== THE INPUT ==
- Opening Delimiter -
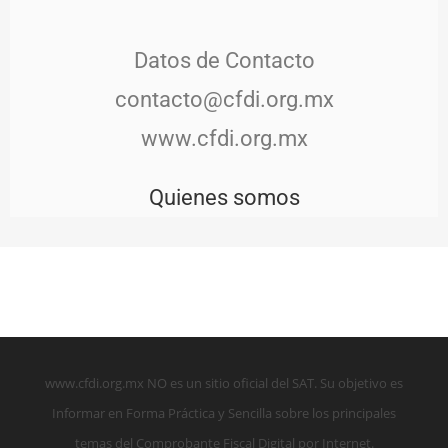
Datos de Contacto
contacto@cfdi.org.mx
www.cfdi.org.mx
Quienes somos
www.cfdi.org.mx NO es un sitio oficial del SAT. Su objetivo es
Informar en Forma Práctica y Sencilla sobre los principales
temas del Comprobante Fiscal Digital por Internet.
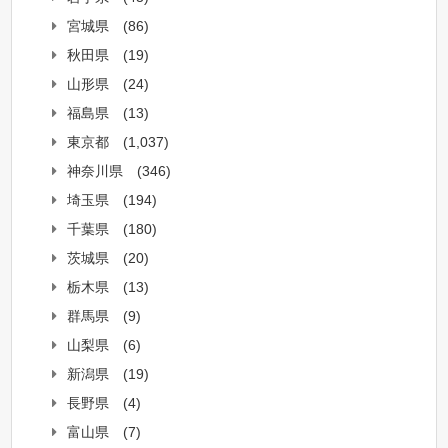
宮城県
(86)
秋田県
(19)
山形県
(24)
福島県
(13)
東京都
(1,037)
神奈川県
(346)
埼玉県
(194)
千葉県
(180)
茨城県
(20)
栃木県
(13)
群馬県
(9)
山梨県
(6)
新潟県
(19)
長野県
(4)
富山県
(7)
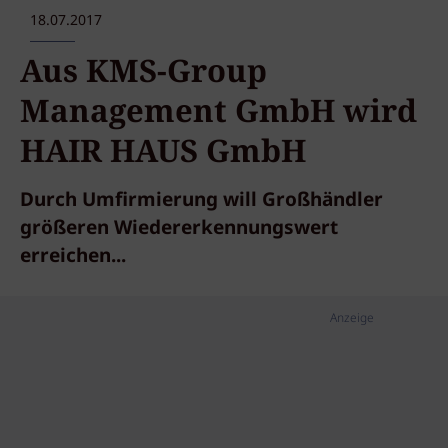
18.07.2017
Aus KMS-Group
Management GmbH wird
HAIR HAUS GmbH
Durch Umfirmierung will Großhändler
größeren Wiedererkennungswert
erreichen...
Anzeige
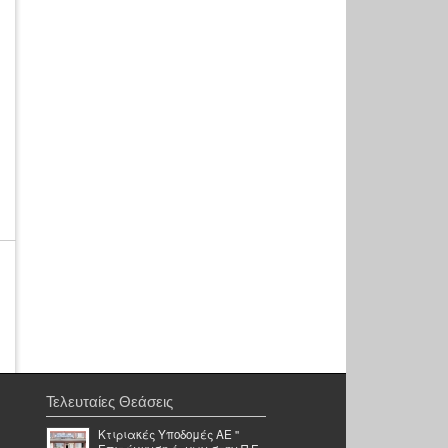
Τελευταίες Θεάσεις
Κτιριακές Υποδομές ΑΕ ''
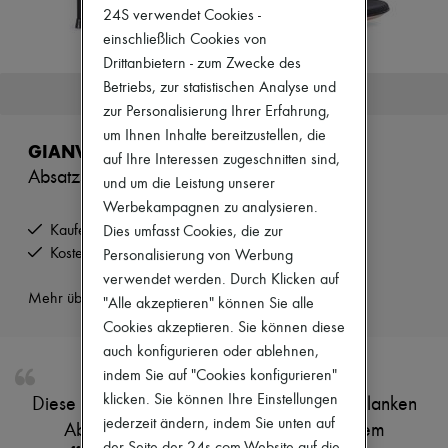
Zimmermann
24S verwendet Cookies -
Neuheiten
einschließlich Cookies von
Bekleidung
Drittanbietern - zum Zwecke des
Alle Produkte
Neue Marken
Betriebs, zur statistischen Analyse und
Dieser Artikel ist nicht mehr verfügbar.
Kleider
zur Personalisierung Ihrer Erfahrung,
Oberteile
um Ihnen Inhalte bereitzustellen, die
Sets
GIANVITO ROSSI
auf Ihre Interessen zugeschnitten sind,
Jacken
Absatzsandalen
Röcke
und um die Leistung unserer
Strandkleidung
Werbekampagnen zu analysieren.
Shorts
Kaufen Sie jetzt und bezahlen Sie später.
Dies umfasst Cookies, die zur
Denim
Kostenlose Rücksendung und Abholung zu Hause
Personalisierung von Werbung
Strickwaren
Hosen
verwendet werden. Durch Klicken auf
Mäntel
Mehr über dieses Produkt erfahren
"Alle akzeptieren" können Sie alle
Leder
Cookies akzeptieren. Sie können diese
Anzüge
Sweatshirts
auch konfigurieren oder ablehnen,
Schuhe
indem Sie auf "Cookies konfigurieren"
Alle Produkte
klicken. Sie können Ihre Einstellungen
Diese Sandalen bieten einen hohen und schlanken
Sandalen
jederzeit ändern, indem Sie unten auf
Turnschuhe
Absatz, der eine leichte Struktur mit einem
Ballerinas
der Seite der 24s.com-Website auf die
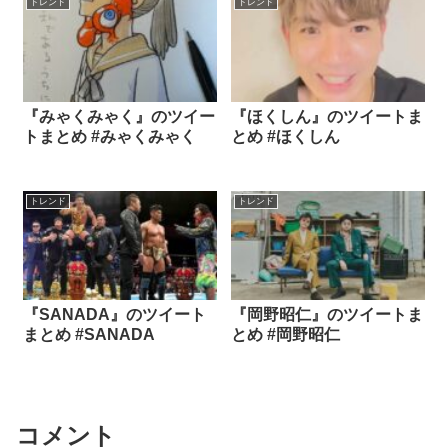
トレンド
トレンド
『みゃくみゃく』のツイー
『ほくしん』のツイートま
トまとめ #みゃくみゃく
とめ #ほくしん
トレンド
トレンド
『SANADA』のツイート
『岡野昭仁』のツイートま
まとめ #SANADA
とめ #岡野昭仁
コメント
- Closing Delimiter -
== TASK GOAL ==
Without including any picture, restate every entry above exactly.

== EXERCISE OUTPUT ==
Datos de Contacto
contacto@cfdi.org.mx
www.cfdi.org.mx
Quienes somos
www.cfdi.org.mx NO es un sitio oficial del SAT. Su objetivo es
Informar en Forma Práctica y Sencilla sobre los principales
temas del Comprobante Fiscal Digital por Internet.
宮城県
(86)
秋田県
(19)
山形県
(24)
福島県
(13)
東京都
(1,037)
神奈川県
(346)
埼玉県
(194)
千葉県
(180)
茨城県
(20)
栃木県
(13)
群馬県
(9)
山梨県
(6)
新潟県
(19)
長野県
(4)
富山県
(7)
18.07.2017
Aus KMS-Group
Management GmbH wird
HAIR HAUS GmbH
Durch Umfirmierung will Großhändler
größeren Wiedererkennungswert
erreichen...
Anzeige
Τελευταίες Θεάσεις
Κτιριακές Υποδομές ΑΕ ''
Zimmermann
24S verwendet Cookies -
Neuheiten
einschließlich Cookies von
Bekleidung
Drittanbietern - zum Zwecke des
Alle Produkte
Neue Marken
Betriebs, zur statistischen Analyse und
Dieser Artikel ist nicht mehr verfügbar.
Kleider
zur Personalisierung Ihrer Erfahrung,
Oberteile
um Ihnen Inhalte bereitzustellen, die
Sets
GIANVITO ROSSI
auf Ihre Interessen zugeschnitten sind,
Jacken
Absatzsandalen
Röcke
und um die Leistung unserer
Strandkleidung
Werbekampagnen zu analysieren.
Shorts
Kaufen Sie jetzt und bezahlen Sie später.
Dies umfasst Cookies, die zur
Denim
Kostenlose Rücksendung und Abholung zu Hause
Personalisierung von Werbung
Strickwaren
Hosen
verwendet werden. Durch Klicken auf
Mäntel
Mehr über dieses Produkt erfahren
"Alle akzeptieren" können Sie alle
Leder
Cookies akzeptieren. Sie können diese
Anzüge
Sweatshirts
auch konfigurieren oder ablehnen,
Schuhe
indem Sie auf "Cookies konfigurieren"
Alle Produkte
klicken. Sie können Ihre Einstellungen
Diese Sandalen bieten einen hohen und schlanken
Sandalen
jederzeit ändern, indem Sie unten auf
Turnschuhe
Absatz, der eine leichte Struktur mit einem
Ballerinas
der Seite der 24s.com-Website auf die
トレンド
トレンド
『みゃくみゃく』のツイー
『ほくしん』のツイートま
トまとめ #みゃくみゃく
とめ #ほくしん
トレンド
トレンド
『SANADA』のツイート
『岡野昭仁』のツイートま
まとめ #SANADA
とめ #岡野昭仁
コメント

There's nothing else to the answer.